Huawei Technologies, the UK operating unit, said that revenue in 2020 fell 27 per cent to £913m while operating profit, before interest and tax, dropped a quarter to £36.4m. The profit figure benefited from a £26m reduction in expenses during the period due to lower employee and travel costs.
It paid a £90m dividend to its parent company, up from £55m in 2019.
The UK business is a relatively small division of the broader Huawei business, which reported revenue rising to $137bn (£97bn) for 2020 with operating profit down to $11bn (£7.8bn) for the year.
The UK business nonetheless became a symbol of Huawei’s travails last year after the UK government performed a stunning U-turn having initially decided to allow limited use of Huawei’s 5G equipment.
Britain had long been the Chinese company’s gateway to the world and Huawei had gone as far to fund a testing centre, run by Britain’s security services, to reassure the government and industry that its equipment was safe.
Lord John Browne, the former BP chief executive, stood down as chair of Huawei Technologies last year.

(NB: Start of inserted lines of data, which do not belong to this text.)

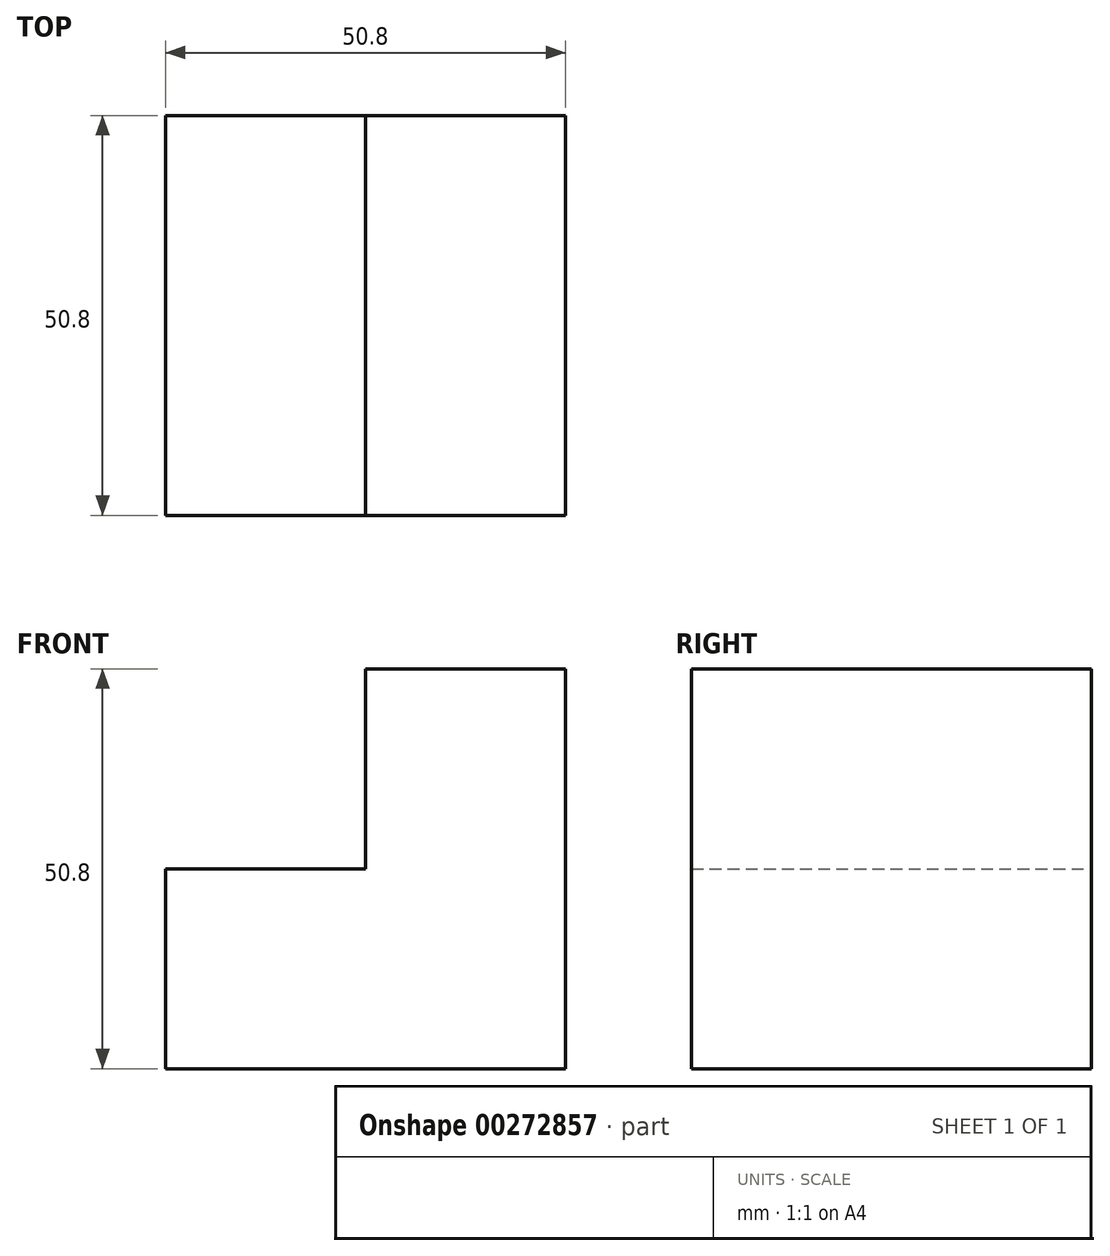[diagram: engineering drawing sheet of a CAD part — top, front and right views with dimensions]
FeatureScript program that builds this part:
annotation { "Feature Type Name" : "Feature", "Feature Type Description" : "" }
export const myFeature = defineFeature(function(context is Context, id is Id, definition is map)
    precondition{}
    {
        {
            var Q0;
            Q0=qCreatedBy(makeId("Front.planeOp"),FACE);
            var sketch = newSketch(context, id + "F0", { "sketchPlane" : qUnion([Q0])});
            skLineSegment(sketch, "E0", {"start": v(0, 0) * mm, "end": v(50.8, 0) * mm});
            skLineSegment(sketch, "E1", {"start": v(50.8, 0) * mm, "end": v(50.8, 50.8) * mm});
            skLineSegment(sketch, "E2", {"start": v(50.8, 50.8) * mm, "end": v(25.4, 50.8) * mm});
            skLineSegment(sketch, "E3", {"start": v(25.4, 50.8) * mm, "end": v(25.4, 25.4) * mm});
            skLineSegment(sketch, "E4", {"start": v(25.4, 25.4) * mm, "end": v(0, 25.4) * mm});
            skLineSegment(sketch, "E5", {"start": v(0, 25.4) * mm, "end": v(0, 0) * mm});
            skSolve(sketch);
        }
        {
            var Q0;
            Q0 = qSketchRegion(id + "F0", true);
            extrude(context, id + "F1", {"entities" : qUnion([Q0]), "depth" : 50.8 * mm});
        }
    });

Sir Mike Rake, the former BT chief executive, followed suit in March this year.
Huawei said: “Political decisions have not only had a real impact on our UK business, the people we employ and our customers, they will delay the 5G rollout and put Britain into the digital slow lane.”
US authorities led the charge against Huawei, putting pressure on countries across the world to stop using the company to supply equipment for critical networks. A move to stop US companies supplying Huawei meant it was not able to use software for its consumer products, such as Android-based smartphones, and struggled to source chips.
It is likely that the full impact of the UK government ban will be evident in the 2021 accounts as the block on 5G equipment kicks in. The Chinese company still has operations in the country supplying broadband equipment and has significant research resources in the country. It is persevering with a plan to build a new photonics facility outside Cambridge despite the government ban.